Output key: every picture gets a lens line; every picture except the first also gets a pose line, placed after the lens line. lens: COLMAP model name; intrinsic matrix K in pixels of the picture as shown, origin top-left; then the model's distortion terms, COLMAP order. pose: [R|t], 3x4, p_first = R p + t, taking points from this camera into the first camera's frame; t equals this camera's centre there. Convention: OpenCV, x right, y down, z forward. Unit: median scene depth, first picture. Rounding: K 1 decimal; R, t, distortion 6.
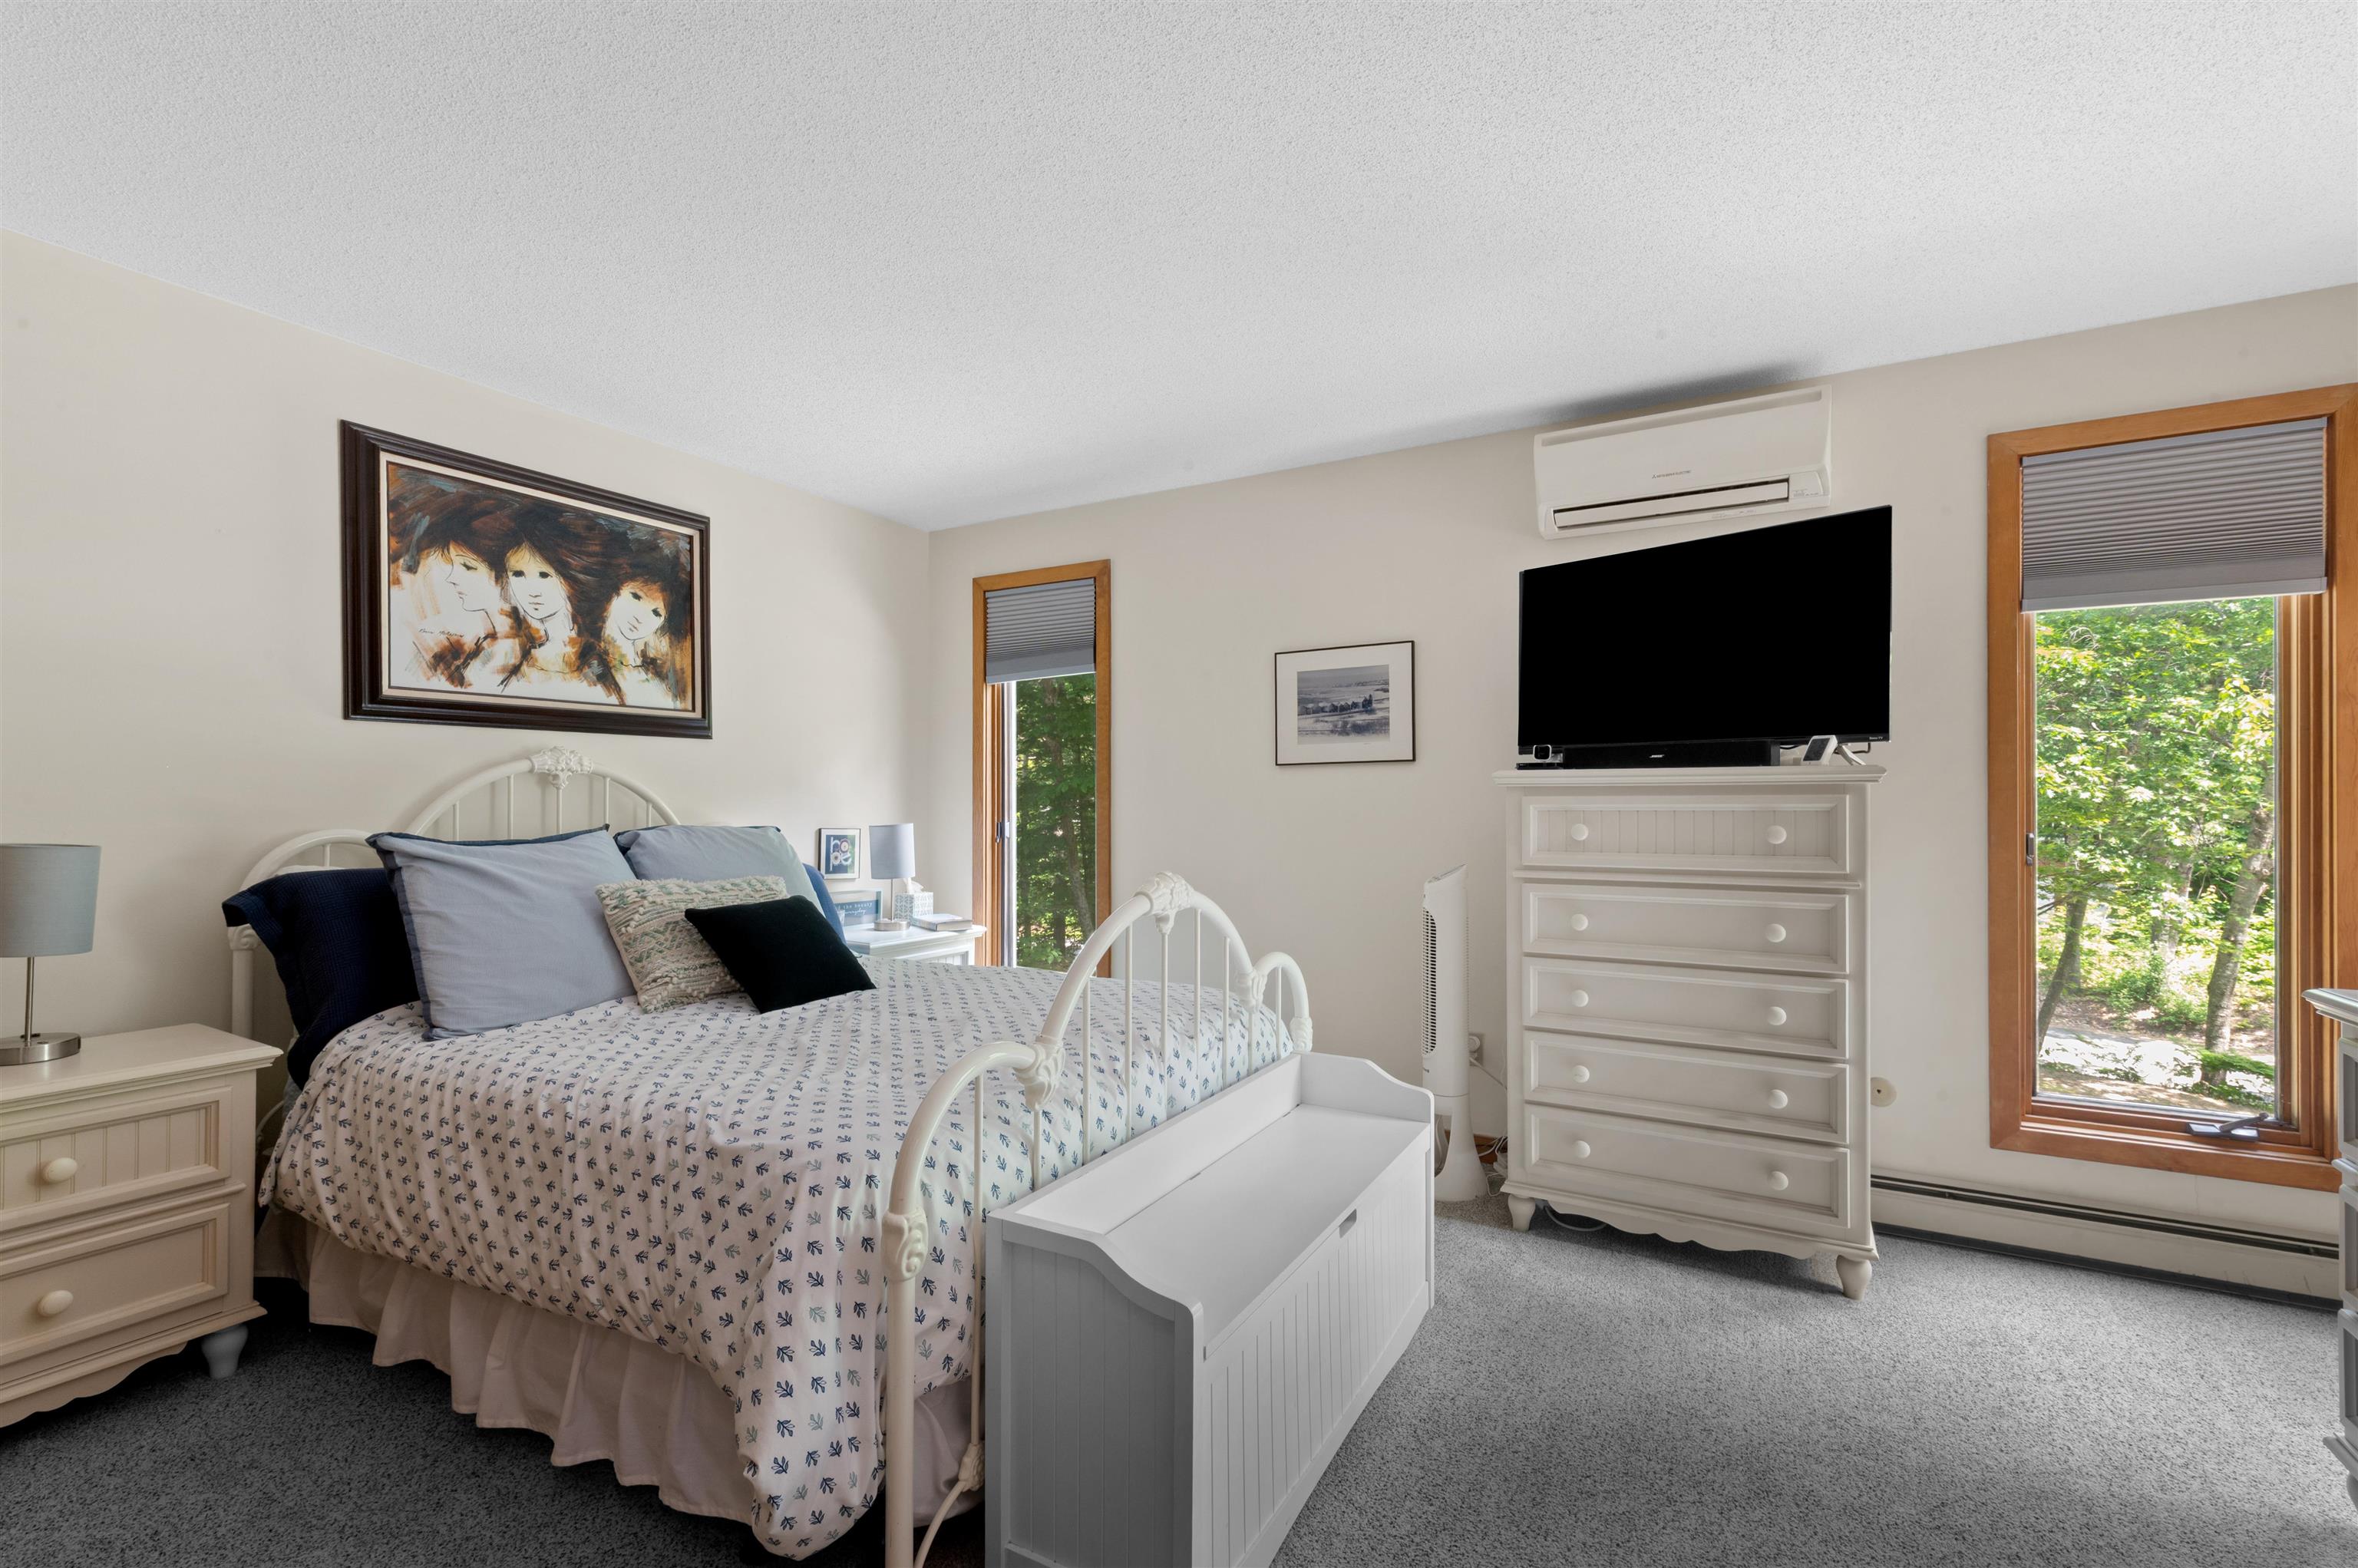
lens RADIAL K [[1019.4, 0, 1187.2], [0, 1019.4, 799.7], [0, 0, 1]] dist [0.005126, -0.000448]
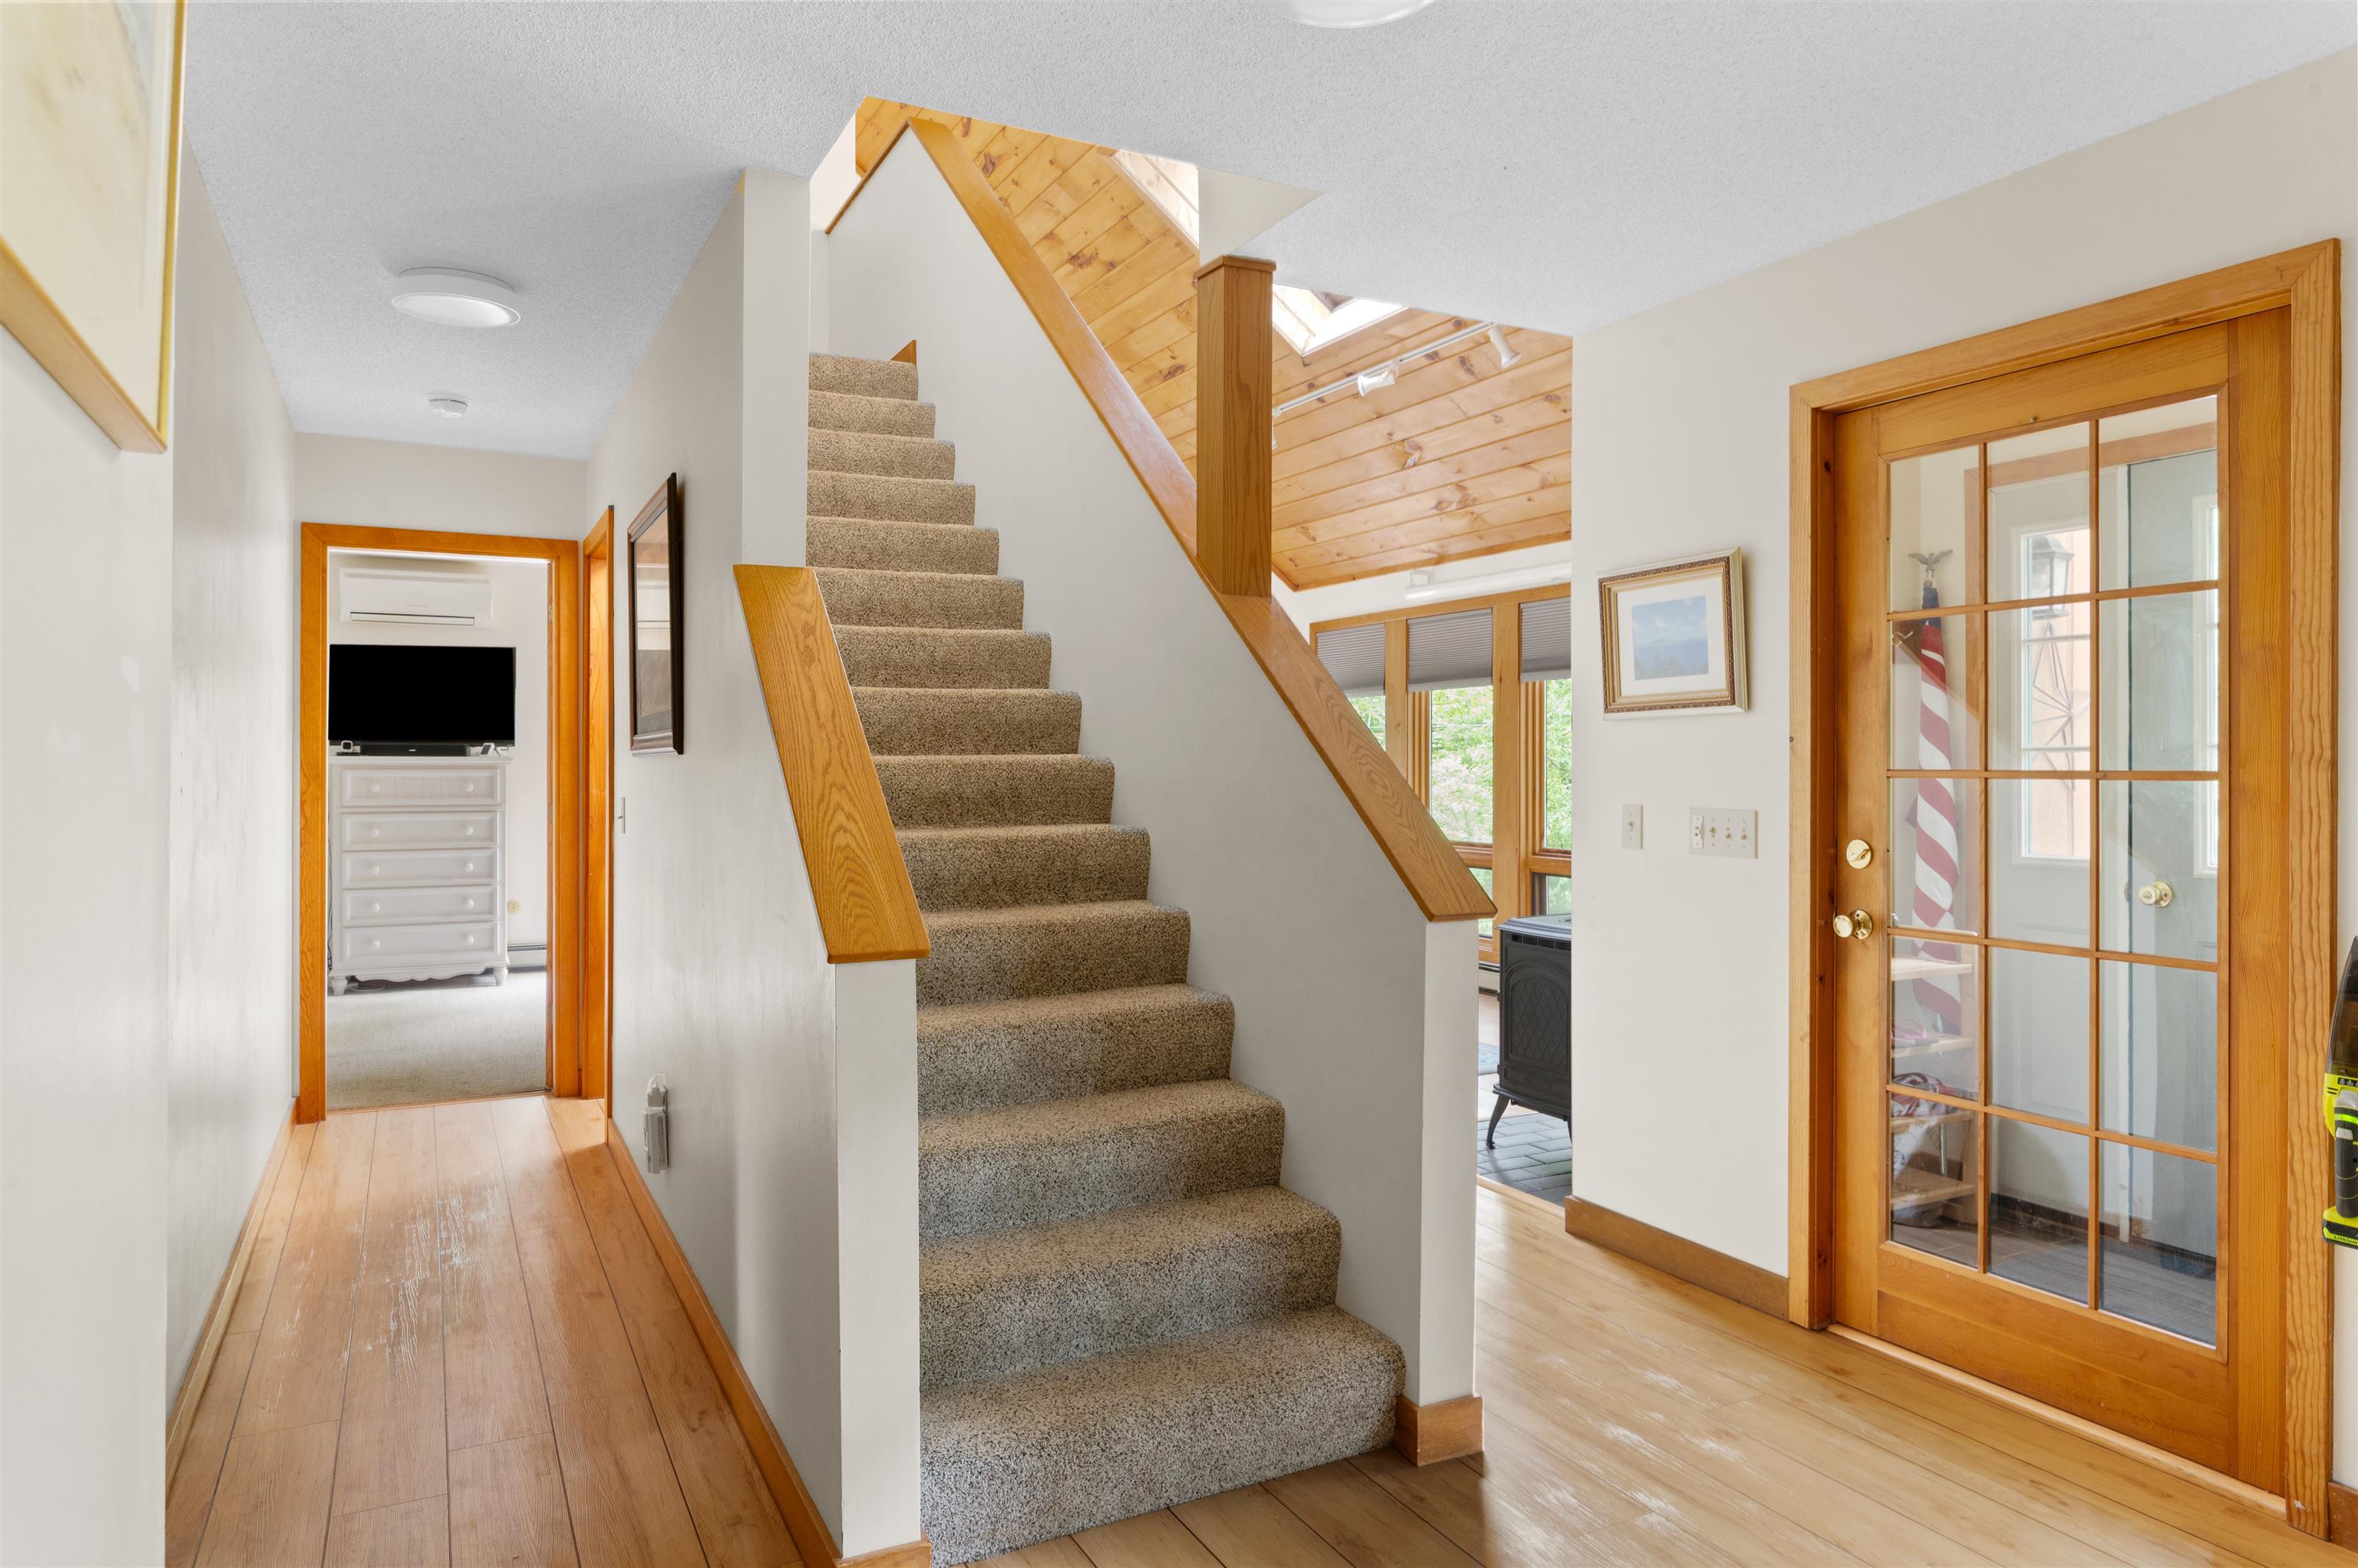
lens RADIAL K [[1507.2, 0, 1191.2], [0, 1507.2, 765.3], [0, 0, 1]] dist [-0.005184, -0.001116]
pose [[0.533862, 0.000967, 0.845571, -1.296153], [-0.008161, 0.999959, 0.004009, -0.038313], [-0.845532, -0.009041, 0.533848, -1.989245]]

---------------

• [TASK OBJECTIVE] Please set down the whole listing above exactly and skip every picture.

• [RESULT]
Output key: every picture gets a lens line; every picture except the first also gets a pose line, placed after the lens line. lens: COLMAP model name; intrinsic matrix K in pixels of the picture as shown, origin top-left; then the model's distortion terms, COLMAP order. pose: [R|t], 3x4, p_first = R p + t, taking points from this camera into the first camera's frame; t equals this camera's centre there. Convention: OpenCV, x right, y down, z forward. Unit: median scene depth, first picture. Rounding: K 1 decimal; R, t, distortion 6.
lens RADIAL K [[1019.4, 0, 1187.2], [0, 1019.4, 799.7], [0, 0, 1]] dist [0.005126, -0.000448]
lens RADIAL K [[1507.2, 0, 1191.2], [0, 1507.2, 765.3], [0, 0, 1]] dist [-0.005184, -0.001116]
pose [[0.533862, 0.000967, 0.845571, -1.296153], [-0.008161, 0.999959, 0.004009, -0.038313], [-0.845532, -0.009041, 0.533848, -1.989245]]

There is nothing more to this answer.